TASK ITEM | Where a picture appears, leave it out; copy everything else in the records exactly.

DATA FOR PROCESSING |
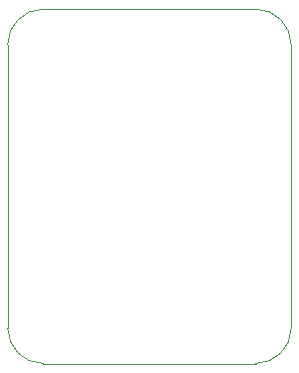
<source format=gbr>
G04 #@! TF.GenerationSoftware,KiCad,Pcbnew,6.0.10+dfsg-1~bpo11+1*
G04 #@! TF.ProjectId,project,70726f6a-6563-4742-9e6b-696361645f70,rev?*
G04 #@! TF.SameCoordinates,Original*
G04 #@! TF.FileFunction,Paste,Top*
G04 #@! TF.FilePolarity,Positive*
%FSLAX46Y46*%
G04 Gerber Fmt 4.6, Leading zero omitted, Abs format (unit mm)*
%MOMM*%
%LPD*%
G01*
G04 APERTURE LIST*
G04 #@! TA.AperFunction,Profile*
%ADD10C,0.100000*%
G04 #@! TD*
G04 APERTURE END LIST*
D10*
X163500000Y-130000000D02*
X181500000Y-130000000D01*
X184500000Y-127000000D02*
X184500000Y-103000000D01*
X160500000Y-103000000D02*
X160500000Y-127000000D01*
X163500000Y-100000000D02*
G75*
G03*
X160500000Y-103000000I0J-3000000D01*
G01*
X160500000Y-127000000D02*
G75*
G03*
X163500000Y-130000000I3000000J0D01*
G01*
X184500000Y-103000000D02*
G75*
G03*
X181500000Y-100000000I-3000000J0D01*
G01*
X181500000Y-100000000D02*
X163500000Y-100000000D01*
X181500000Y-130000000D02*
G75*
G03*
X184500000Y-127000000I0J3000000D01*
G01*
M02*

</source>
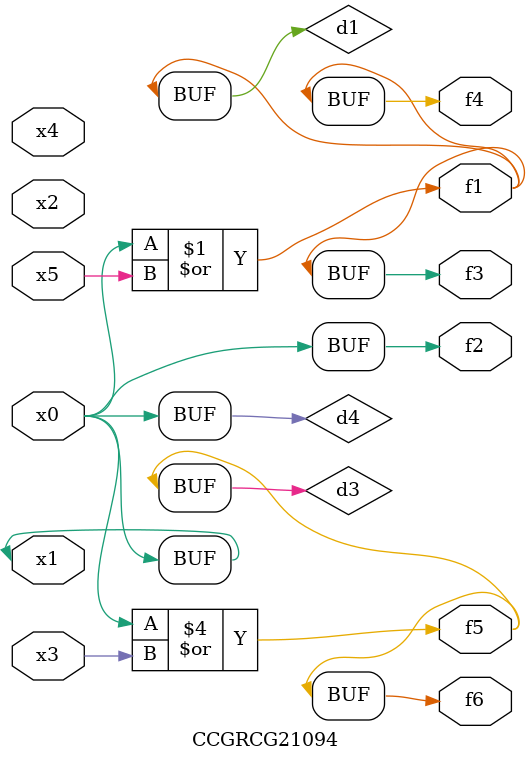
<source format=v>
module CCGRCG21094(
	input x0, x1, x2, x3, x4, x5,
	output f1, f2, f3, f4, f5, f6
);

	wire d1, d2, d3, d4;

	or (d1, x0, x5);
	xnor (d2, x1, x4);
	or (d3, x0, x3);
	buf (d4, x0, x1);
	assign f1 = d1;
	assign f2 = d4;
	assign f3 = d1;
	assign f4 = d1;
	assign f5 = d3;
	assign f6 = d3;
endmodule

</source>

ANSWER SECTION |
<source format=gbr>
G04 #@! TF.GenerationSoftware,KiCad,Pcbnew,6.0.10+dfsg-1~bpo11+1*
G04 #@! TF.ProjectId,project,70726f6a-6563-4742-9e6b-696361645f70,rev?*
G04 #@! TF.SameCoordinates,Original*
G04 #@! TF.FileFunction,Paste,Top*
G04 #@! TF.FilePolarity,Positive*
%FSLAX46Y46*%
G04 Gerber Fmt 4.6, Leading zero omitted, Abs format (unit mm)*
%MOMM*%
%LPD*%
G01*
G04 APERTURE LIST*
G04 #@! TA.AperFunction,Profile*
%ADD10C,0.100000*%
G04 #@! TD*
G04 APERTURE END LIST*
D10*
X163500000Y-130000000D02*
X181500000Y-130000000D01*
X184500000Y-127000000D02*
X184500000Y-103000000D01*
X160500000Y-103000000D02*
X160500000Y-127000000D01*
X163500000Y-100000000D02*
G75*
G03*
X160500000Y-103000000I0J-3000000D01*
G01*
X160500000Y-127000000D02*
G75*
G03*
X163500000Y-130000000I3000000J0D01*
G01*
X184500000Y-103000000D02*
G75*
G03*
X181500000Y-100000000I-3000000J0D01*
G01*
X181500000Y-100000000D02*
X163500000Y-100000000D01*
X181500000Y-130000000D02*
G75*
G03*
X184500000Y-127000000I0J3000000D01*
G01*
M02*

</source>
<source format=v>
module CCGRCG21094(
	input x0, x1, x2, x3, x4, x5,
	output f1, f2, f3, f4, f5, f6
);

	wire d1, d2, d3, d4;

	or (d1, x0, x5);
	xnor (d2, x1, x4);
	or (d3, x0, x3);
	buf (d4, x0, x1);
	assign f1 = d1;
	assign f2 = d4;
	assign f3 = d1;
	assign f4 = d1;
	assign f5 = d3;
	assign f6 = d3;
endmodule

</source>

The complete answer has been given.